> INFORMATION:

+ + +

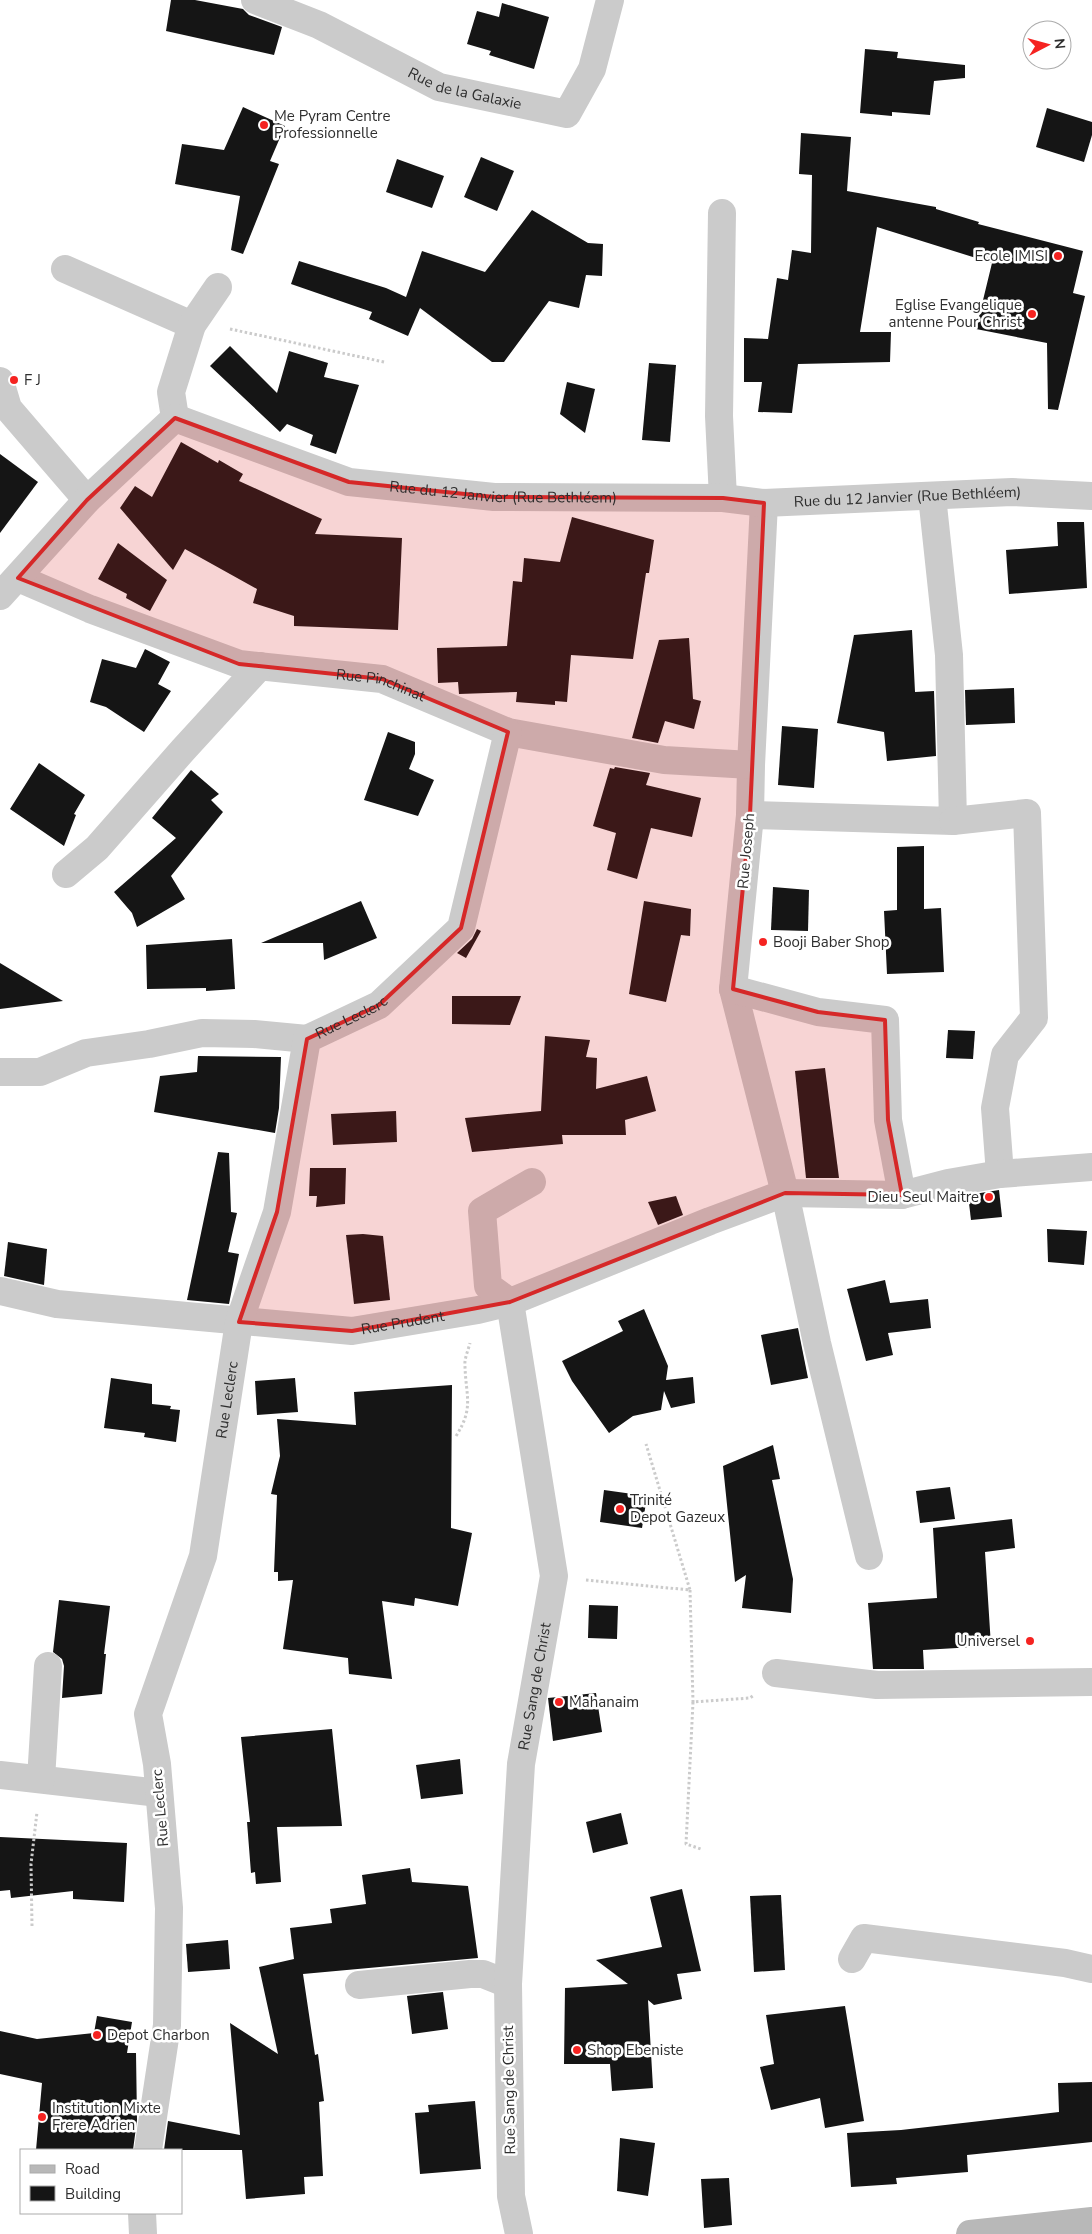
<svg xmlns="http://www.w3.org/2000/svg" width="1092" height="2234" viewBox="0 0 1092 2234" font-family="'Nunito Sans',sans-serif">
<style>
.building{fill:#151515}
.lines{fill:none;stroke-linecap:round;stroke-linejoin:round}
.path{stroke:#cbcbcb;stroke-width:3;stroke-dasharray:2.5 2.5;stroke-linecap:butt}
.street{stroke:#cbcbcb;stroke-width:28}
.secondary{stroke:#b8b8b8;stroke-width:28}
.marked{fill:#d62828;fill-opacity:0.2;stroke:#d62828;stroke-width:4;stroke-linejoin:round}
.poi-dot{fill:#f52321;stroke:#fff;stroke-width:2}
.labels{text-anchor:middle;stroke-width:5;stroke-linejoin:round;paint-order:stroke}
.street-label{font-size:15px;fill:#2e2e2e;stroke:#fff}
.poi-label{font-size:15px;fill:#2e2e2e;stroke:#fff;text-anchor:start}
</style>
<rect width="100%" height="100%" fill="#fff"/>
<g class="building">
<polygon points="171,0 195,0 243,9 249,15 282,27 274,55 166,31"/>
<polygon points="502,3 549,17 534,69 489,55 491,51 467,44 477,11 499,17"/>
<polygon points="865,49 898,52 897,58 965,65 965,78 934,81 930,115 892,112 892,116 860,113"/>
<polygon points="243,107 285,126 270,161 279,164 243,254 231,250 240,196 175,184 182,144 224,150"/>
<polygon points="1047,108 1092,122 1092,135 1084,162 1036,147"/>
<polygon points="801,133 851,137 847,191 936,207 936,209 979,222 978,224 1083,251 1073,293 1085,296 1058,410 1048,409 1047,343 976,329 992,263 877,227 860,332 891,332 890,362 798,364 792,413 758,412 762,382 744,382 744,338 768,339 777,278 788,280 792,250 811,253 812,175 799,174"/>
<polygon points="481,157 514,171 497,211 464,197"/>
<polygon points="397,159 444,176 432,208 386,192"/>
<polygon points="532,210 588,243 603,244 602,276 586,275 579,308 549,301 504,362 492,362 420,308 408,336 369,319 372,312 291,284 299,261 386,288 406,297 422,251 485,272"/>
<polygon points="230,346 277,393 289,351 328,363 324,377 359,385 336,454 310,445 313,435 287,424 280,432 210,366"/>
<polygon points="649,363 676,365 670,442 642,440"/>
<polygon points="567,382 595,389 585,433 560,414"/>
<polygon points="181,442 218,463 219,460 243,474 239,481 322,519 315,534 402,538 398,630 294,626 294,616 253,603 257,589 185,549 173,570 120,508 135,486 152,497"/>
<polygon points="0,454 38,482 0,533"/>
<polygon points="572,517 654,540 649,573 646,573 633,659 571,655 567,702 555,701 555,705 516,702 517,692 459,694 458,682 438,683 437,648 507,646 513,581 522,582 524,558 560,562"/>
<polygon points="1057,522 1084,522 1087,588 1009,594 1006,550 1058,546"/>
<polygon points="118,543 167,580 150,611 126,598 127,594 98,579"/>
<polygon points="912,630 915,692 934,691 936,756 887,761 884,732 837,723 854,635"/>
<polygon points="689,638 693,699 701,701 694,729 665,721 658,743 632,738 659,640"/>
<polygon points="145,649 170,662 158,684 171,691 144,732 106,707 90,702 102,659 136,668"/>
<polygon points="1014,688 1015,723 966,725 965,690"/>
<polygon points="782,726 818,729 814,788 778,785"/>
<polygon points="388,732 415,742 415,754 409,769 434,780 418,816 364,800"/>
<polygon points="39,763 85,795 74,814 76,815 64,846 10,809"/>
<polygon points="615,767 650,773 646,785 701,798 692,837 651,828 637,879 607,870 616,833 593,826 610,768 614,769"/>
<polygon points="191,770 219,794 211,800 223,812 171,876 185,899 137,927 132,913 114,892 176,838 152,818"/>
<polygon points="924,846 924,909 941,908 944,972 887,974 884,911 897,910 897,847"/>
<polygon points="773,887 809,890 808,931 771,930"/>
<polygon points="361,901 377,938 324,960 323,943 261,943"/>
<polygon points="644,901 691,909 690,936 681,935 666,1002 629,994"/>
<polygon points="477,929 481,931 466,958 457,953 472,939"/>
<polygon points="232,939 235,989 206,991 206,988 147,989 146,945"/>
<polygon points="0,963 63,1001 0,1009"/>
<polygon points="452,996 521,996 510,1025 452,1024"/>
<polygon points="948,1030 975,1031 973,1059 946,1058"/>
<polygon points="545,1036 590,1040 586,1057 597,1058 596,1089 647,1076 656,1111 625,1120 626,1135 562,1135 563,1144 472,1152 465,1118 541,1111"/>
<polygon points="198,1056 281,1057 279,1108 275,1133 154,1112 160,1076 197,1072"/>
<polygon points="825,1068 839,1178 806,1178 795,1071"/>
<polygon points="396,1111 397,1142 333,1145 331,1114"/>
<polygon points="218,1152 229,1153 231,1212 237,1213 228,1252 239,1254 229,1304 187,1300"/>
<polygon points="310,1168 346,1168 345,1204 316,1207 317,1196 309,1196"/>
<polygon points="999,1190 1002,1217 971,1220 968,1195"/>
<polygon points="676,1196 683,1215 658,1225 648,1202"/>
<polygon points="1047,1229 1087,1231 1084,1265 1048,1262"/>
<polygon points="363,1234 383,1236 390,1300 354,1304 346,1235"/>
<polygon points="8,1242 47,1249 44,1285 4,1276"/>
<polygon points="885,1280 890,1303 928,1299 931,1328 888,1333 893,1355 866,1361 847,1289"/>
<polygon points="644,1309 668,1366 666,1380 693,1377 695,1403 671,1408 664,1391 661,1410 633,1416 609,1433 572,1381 562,1361 623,1331 618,1321"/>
<polygon points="798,1328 808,1378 771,1385 761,1335"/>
<polygon points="111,1378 152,1384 152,1404 171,1406 170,1409 180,1410 176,1442 144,1437 145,1433 104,1428"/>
<polygon points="295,1378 298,1412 257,1415 255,1381"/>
<polygon points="452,1385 451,1528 472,1533 458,1606 415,1598 414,1606 382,1601 392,1679 349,1674 348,1658 283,1649 293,1580 278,1581 278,1572 274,1572 277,1495 271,1494 280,1456 277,1419 356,1425 354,1392"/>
<polygon points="773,1445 780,1479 772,1480 793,1579 791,1613 742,1608 746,1575 735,1582 723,1466"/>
<polygon points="950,1487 955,1519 920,1523 916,1491"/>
<polygon points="604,1490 647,1496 642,1528 600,1522"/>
<polygon points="1012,1519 1015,1548 985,1552 991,1646 923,1650 924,1669 873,1669 868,1603 937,1598 933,1528"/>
<polygon points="59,1600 110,1606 104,1654 106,1654 102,1694 62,1698 64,1666 62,1659 53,1652"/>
<polygon points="589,1605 618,1606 617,1639 588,1638"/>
<polygon points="596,1693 602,1732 553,1741 548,1698"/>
<polygon points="332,1729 342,1826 277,1827 281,1882 256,1884 255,1872 251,1873 247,1822 250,1822 241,1737"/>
<polygon points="460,1759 463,1794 421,1799 416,1765"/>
<polygon points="621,1813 628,1844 593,1853 586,1822"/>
<polygon points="0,1837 127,1843 124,1902 73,1899 73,1891 11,1898 10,1890 0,1891"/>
<polygon points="410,1868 412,1882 468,1886 478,1958 303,1974 315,2055 318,2054 324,2101 319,2102 323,2176 304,2177 305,2194 246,2199 242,2150 164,2150 168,2121 240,2135 230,2023 278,2054 259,1967 294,1959 290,1928 332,1923 330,1909 366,1904 362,1875"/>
<polygon points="682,1889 701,1971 677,1974 682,1999 654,2005 648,2000 653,2088 612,2091 610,2064 564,2064 565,1988 628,1984 596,1960 662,1947 650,1897"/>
<polygon points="781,1895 785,1970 754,1972 750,1896"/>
<polygon points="228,1940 230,1969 188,1972 186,1944"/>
<polygon points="443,1992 448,2029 412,2034 407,1996"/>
<polygon points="845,2006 864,2121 825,2128 820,2098 771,2110 760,2067 774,2064 766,2015"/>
<polygon points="97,2016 132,2022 127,2053 136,2053 137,2120 133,2150 36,2150 42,2083 0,2074 0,2031 37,2039 94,2033"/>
<polygon points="1092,2082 1092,2142 967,2155 968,2172 896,2178 897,2184 851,2187 847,2133 901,2130 1059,2112 1058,2083"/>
<polygon points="475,2101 481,2169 420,2174 415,2113 429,2112 428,2105"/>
<polygon points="620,2138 655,2143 648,2196 617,2191"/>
<polygon points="729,2178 732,2225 704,2228 701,2179"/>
</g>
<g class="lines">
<g class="path">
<polyline points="230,329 384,362"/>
<path d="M456 1436C474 1408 466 1397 465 1367 464 1359 468 1351 470 1343"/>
<polyline points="586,1580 690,1590 646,1444"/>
<polyline points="690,1590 693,1702 750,1698 754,1695"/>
<polyline points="693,1702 686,1844 701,1849"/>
<polyline points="32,1926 31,1864 37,1812"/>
</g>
<g class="street">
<path id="s1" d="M255 0 319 25 439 87 567 114 592 69 610 0"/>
<polyline points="722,213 719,416 723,498"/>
<polyline points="65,269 192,325"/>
<polyline points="0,381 8,408 87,500"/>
<polyline points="175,418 171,392 192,325 218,287"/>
<polyline points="764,503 751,765 750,815 733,989 785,1193 817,1343 869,1556"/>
<path id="s2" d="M18 578 90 609 239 664 382 679 508 732 664 760 751 765"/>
<path id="s3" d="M0 596 87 500 175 418 349 482 494 497 723 498 764 503 1012 492 1092 496"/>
<polyline points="750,815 953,821 949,655 932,496"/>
<polyline points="953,821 1027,813 1034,1018 1005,1055 995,1108 1000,1174"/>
<polyline points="66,874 97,848 183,750 260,666"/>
<polyline points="733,989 818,1012 885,1020 888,1120 902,1195"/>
<polyline points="0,1072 40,1072 86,1053 149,1044 202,1033 254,1034 307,1039"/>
<path id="s4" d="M0 1291 57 1304 352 1331 478 1310 510 1302 710 1221 785 1193 902 1195 948 1183 1000 1174 1092 1167"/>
<polyline points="776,1673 877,1685 1092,1682"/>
<polyline points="0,1775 159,1793"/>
<polyline points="41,1779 48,1666"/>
<polyline points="852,1959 864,1938 1065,1963 1092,1969"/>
<polyline points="359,1985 470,1974 483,1974 508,1984"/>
<path id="s5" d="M148 2150 167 2025 169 1908 157 1764 148 1714 203 1556 239 1322 277 1212 307 1039 379 1005 461 928 508 732"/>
<polyline points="142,2213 143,2234"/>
<path id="s6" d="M519 2234 511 2196 508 1984 521 1764 554 1576 510 1302 488 1286 482 1211 532 1182"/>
</g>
<polyline class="secondary" points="970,2234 1092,2221"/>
</g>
<path class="marked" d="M175 418 349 482 494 497 723 498 764 503 750 815 733 989 818 1012 885 1020 888 1120 902 1195 785 1193 510 1302 352 1331 239 1322 277 1212 307 1039 379 1005 461 928 508 732 382 679 239 664 18 578 87 500Z"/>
<g class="poi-dot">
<circle cx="264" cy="125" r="5"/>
<circle cx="1058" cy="256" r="5"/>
<circle cx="1032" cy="314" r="5"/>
<circle cx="14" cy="380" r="5"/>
<circle cx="763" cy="942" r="5"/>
<circle cx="989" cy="1197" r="5"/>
<circle cx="620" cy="1509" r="5"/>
<circle cx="1030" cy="1641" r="5"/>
<circle cx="559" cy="1702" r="5"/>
<circle cx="97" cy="2035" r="5"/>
<circle cx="577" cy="2050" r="5"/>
<circle cx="42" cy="2117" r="5"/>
</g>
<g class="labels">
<g class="street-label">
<text dy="5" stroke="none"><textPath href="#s1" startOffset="229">Rue de la Galaxie</textPath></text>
<text dy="5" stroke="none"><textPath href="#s3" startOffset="590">Rue du 12 Janvier (Rue Bethléem)</textPath></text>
<text dy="5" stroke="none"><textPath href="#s3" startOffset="995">Rue du 12 Janvier (Rue Bethléem)</textPath></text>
<text dy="5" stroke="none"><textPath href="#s2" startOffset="381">Rue Pinchinat</textPath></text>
<text transform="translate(746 851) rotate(-85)" y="5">Rue Joseph</text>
<text dy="5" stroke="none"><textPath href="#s5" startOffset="1184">Rue Leclerc</textPath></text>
<text dy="5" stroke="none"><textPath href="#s4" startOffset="406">Rue Prudent</textPath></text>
<text dy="5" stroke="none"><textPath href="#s5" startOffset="764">Rue Leclerc</textPath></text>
<text dy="5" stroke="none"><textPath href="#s6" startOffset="550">Rue Sang de Christ</textPath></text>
<text transform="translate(160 1808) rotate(-95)" y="5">Rue Leclerc</text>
<text transform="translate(509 2090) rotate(-91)" y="5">Rue Sang de Christ</text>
</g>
<g class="poi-label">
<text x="274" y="121">Me Pyram Centre<tspan x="274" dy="17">Professionnelle</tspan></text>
<text x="1048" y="261" text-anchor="end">Ecole IMISI</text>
<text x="1022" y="310" text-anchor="end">Eglise Evangelique<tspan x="1022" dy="17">antenne Pour Christ</tspan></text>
<text x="24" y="385">F J</text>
<text x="773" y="947">Booji Baber Shop</text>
<text x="979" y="1202" text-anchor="end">Dieu Seul Maitre</text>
<text x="630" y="1505">Trinité<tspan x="630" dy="17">Depot Gazeux</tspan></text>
<text x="1020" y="1646" text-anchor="end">Universel</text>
<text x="569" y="1707">Mahanaim</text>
<text x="107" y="2040">Depot Charbon</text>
<text x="587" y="2055">Shop Ebeniste</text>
<text x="52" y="2113">Institution Mixte<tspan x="52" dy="17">Frere Adrien</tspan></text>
</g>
</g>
<rect x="20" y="2149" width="162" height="65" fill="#ffffff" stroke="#ababab"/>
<rect x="30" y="2165" width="25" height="8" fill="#b8b8b8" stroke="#ababab"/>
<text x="65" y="2174" font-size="15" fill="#2e2e2e">Road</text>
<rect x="30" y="2186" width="25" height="15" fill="#151515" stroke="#ababab"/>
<text x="65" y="2199" font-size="15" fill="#2e2e2e">Building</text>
<g transform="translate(1047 45) rotate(84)"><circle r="24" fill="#ffffff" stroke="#ababab"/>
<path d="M0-4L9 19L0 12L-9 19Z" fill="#f52321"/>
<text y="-8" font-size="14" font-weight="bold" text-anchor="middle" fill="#2e2e2e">N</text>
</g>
</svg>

+ + +

> TASK TO COMPLETE: From the records above, copy every line that includes the word "lines".

> SOLUTION FOR THIS EXERCISE:
.lines{fill:none;stroke-linecap:round;stroke-linejoin:round}
<g class="lines">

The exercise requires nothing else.